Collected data

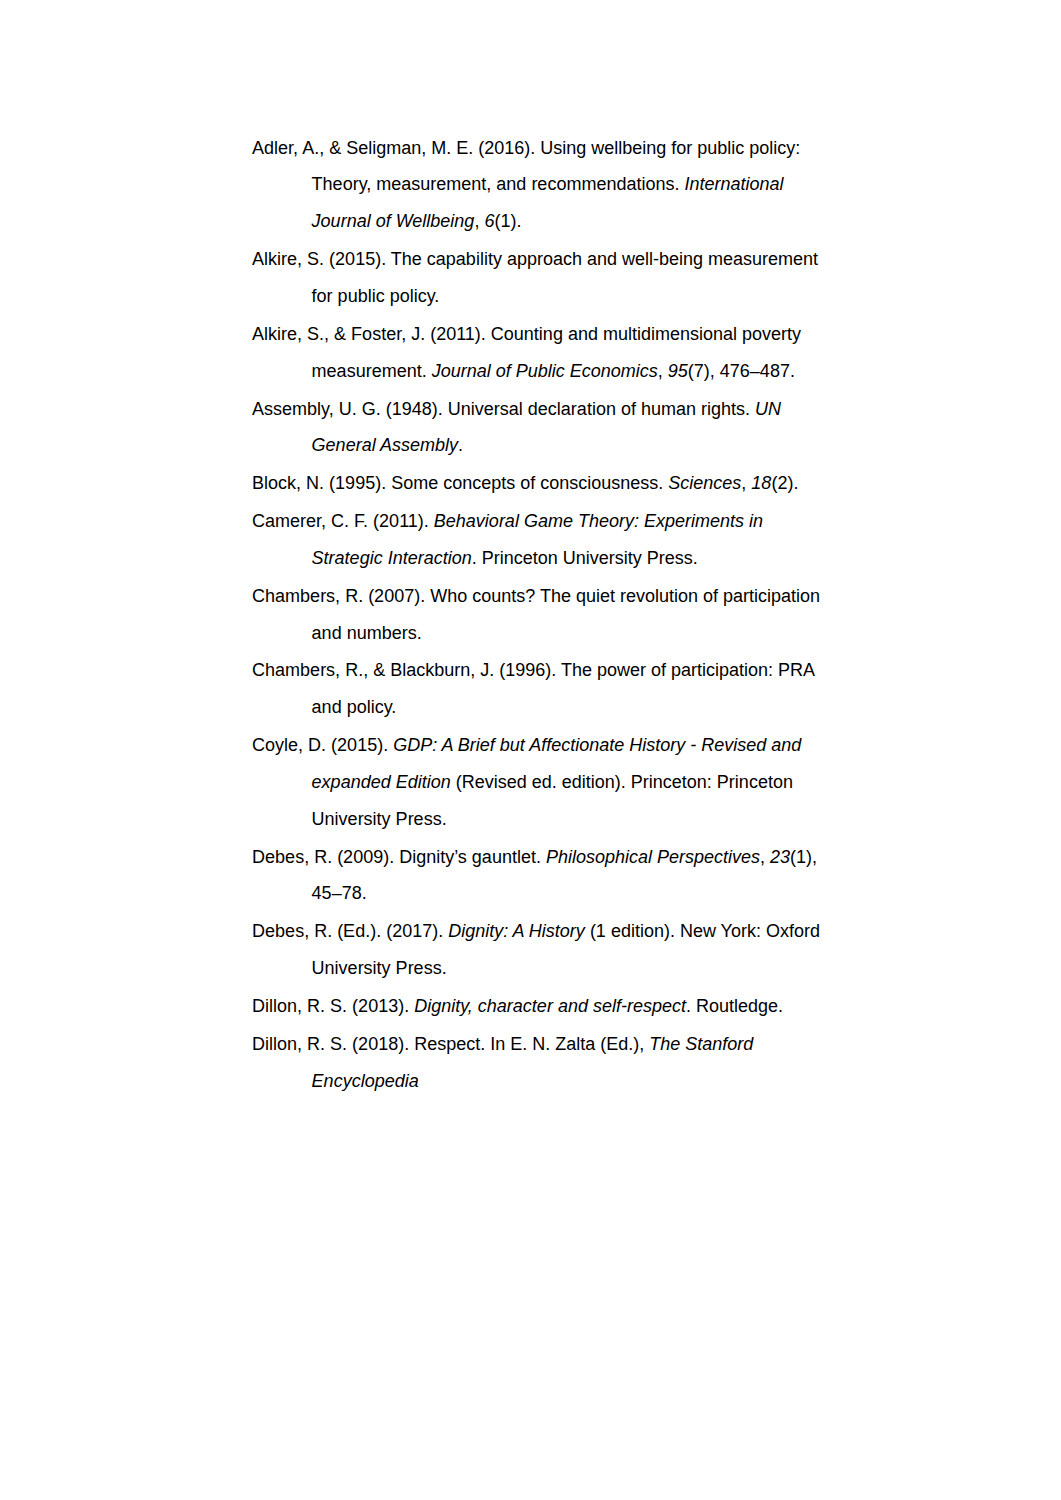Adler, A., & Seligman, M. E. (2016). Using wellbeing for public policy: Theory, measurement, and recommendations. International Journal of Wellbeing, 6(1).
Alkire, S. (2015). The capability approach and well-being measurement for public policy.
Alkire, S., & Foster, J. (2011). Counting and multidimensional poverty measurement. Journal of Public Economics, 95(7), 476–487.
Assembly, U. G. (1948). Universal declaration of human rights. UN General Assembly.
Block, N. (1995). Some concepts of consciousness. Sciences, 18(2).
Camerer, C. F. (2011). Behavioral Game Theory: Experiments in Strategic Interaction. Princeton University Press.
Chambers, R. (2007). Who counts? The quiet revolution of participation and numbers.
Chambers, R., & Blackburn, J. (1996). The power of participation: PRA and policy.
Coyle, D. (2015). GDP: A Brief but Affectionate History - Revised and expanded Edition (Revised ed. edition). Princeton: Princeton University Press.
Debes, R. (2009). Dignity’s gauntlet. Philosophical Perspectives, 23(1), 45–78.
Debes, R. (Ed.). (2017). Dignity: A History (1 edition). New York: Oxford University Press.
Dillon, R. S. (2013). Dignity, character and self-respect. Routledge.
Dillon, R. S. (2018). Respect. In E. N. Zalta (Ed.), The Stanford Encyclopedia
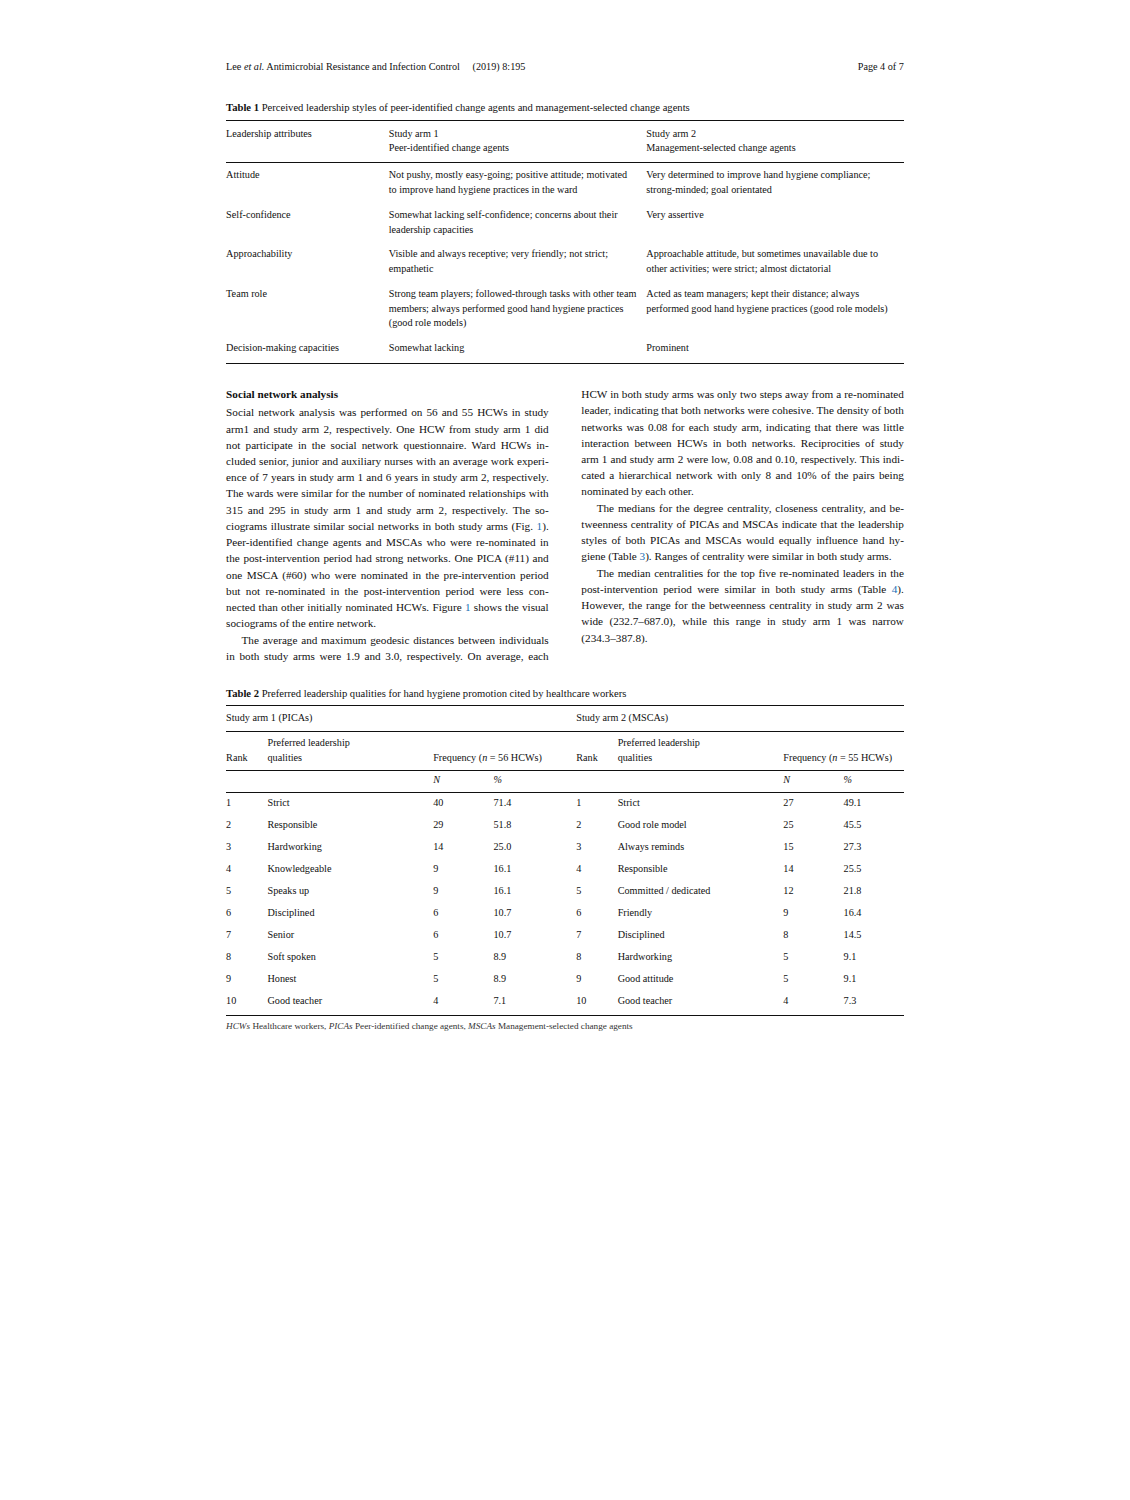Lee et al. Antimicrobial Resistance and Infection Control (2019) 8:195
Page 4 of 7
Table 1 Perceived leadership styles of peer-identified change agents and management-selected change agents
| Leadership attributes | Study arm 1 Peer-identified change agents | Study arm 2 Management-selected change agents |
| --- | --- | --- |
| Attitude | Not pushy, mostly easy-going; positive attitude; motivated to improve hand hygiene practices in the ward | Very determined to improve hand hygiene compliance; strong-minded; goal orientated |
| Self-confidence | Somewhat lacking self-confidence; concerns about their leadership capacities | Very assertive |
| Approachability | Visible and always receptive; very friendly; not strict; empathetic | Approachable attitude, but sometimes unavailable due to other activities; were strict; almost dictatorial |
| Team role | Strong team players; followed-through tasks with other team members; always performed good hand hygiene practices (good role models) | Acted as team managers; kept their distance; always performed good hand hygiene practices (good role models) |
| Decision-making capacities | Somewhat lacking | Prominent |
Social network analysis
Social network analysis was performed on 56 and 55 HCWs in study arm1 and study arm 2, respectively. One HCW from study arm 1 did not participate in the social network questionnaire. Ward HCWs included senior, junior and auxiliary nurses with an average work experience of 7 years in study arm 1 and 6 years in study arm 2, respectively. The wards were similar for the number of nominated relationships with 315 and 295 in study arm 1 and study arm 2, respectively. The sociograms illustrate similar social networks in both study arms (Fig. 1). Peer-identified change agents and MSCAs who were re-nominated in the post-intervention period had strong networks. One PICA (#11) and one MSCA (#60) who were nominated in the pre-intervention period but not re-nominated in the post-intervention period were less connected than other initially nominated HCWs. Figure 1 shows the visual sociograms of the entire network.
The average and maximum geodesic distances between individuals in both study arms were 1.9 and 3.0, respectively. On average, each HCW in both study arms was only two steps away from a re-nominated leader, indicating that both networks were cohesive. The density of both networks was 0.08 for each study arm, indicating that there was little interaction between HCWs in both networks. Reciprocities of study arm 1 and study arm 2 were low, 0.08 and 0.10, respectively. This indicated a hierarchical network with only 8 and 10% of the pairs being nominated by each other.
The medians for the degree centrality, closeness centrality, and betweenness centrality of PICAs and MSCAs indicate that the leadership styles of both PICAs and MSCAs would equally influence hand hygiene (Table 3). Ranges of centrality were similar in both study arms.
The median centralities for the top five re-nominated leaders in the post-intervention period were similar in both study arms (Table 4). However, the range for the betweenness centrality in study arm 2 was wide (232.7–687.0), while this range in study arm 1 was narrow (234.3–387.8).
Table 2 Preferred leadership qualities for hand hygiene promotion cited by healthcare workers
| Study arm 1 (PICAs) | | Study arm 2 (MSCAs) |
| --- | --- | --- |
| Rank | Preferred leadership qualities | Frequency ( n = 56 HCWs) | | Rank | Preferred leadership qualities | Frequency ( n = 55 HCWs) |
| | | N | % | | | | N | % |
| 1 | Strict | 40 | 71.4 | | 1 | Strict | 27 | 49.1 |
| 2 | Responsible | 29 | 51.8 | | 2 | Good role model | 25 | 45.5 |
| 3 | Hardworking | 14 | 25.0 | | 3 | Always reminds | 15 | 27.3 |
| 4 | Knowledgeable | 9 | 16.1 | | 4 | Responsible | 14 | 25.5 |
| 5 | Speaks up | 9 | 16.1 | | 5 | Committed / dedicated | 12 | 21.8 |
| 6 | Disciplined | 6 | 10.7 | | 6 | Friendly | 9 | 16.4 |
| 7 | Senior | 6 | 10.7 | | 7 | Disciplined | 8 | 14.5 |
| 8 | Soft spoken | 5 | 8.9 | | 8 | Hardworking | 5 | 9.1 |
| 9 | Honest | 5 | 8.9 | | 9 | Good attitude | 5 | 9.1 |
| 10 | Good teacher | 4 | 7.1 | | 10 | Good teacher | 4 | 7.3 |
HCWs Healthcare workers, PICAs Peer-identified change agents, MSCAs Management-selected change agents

* * *

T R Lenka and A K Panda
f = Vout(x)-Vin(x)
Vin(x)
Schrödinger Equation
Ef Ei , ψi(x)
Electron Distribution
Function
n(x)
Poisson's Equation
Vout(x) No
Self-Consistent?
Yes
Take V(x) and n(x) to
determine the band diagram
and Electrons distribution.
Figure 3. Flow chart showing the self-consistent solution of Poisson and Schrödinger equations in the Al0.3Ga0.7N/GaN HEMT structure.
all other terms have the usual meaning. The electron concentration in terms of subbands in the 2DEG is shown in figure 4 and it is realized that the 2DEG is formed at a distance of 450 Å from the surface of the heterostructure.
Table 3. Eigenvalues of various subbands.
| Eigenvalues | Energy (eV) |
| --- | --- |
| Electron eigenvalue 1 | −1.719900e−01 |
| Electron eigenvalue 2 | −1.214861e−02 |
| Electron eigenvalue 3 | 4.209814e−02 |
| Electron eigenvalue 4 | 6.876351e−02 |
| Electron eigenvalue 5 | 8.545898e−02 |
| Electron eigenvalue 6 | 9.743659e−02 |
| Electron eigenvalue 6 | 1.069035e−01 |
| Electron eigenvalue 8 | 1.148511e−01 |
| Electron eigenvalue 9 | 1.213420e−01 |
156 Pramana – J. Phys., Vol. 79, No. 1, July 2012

---

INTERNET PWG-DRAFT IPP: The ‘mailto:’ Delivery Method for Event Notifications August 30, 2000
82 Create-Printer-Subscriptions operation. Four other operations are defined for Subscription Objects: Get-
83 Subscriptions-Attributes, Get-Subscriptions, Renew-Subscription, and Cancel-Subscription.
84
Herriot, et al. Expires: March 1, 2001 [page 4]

Your assignment: Where a line in the entries holds the word "Poisson", copy that line.

Worked solution:
Poisson's Equation
Figure 3. Flow chart showing the self-consistent solution of Poisson and Schrödinger equations in the Al0.3Ga0.7N/GaN HEMT structure.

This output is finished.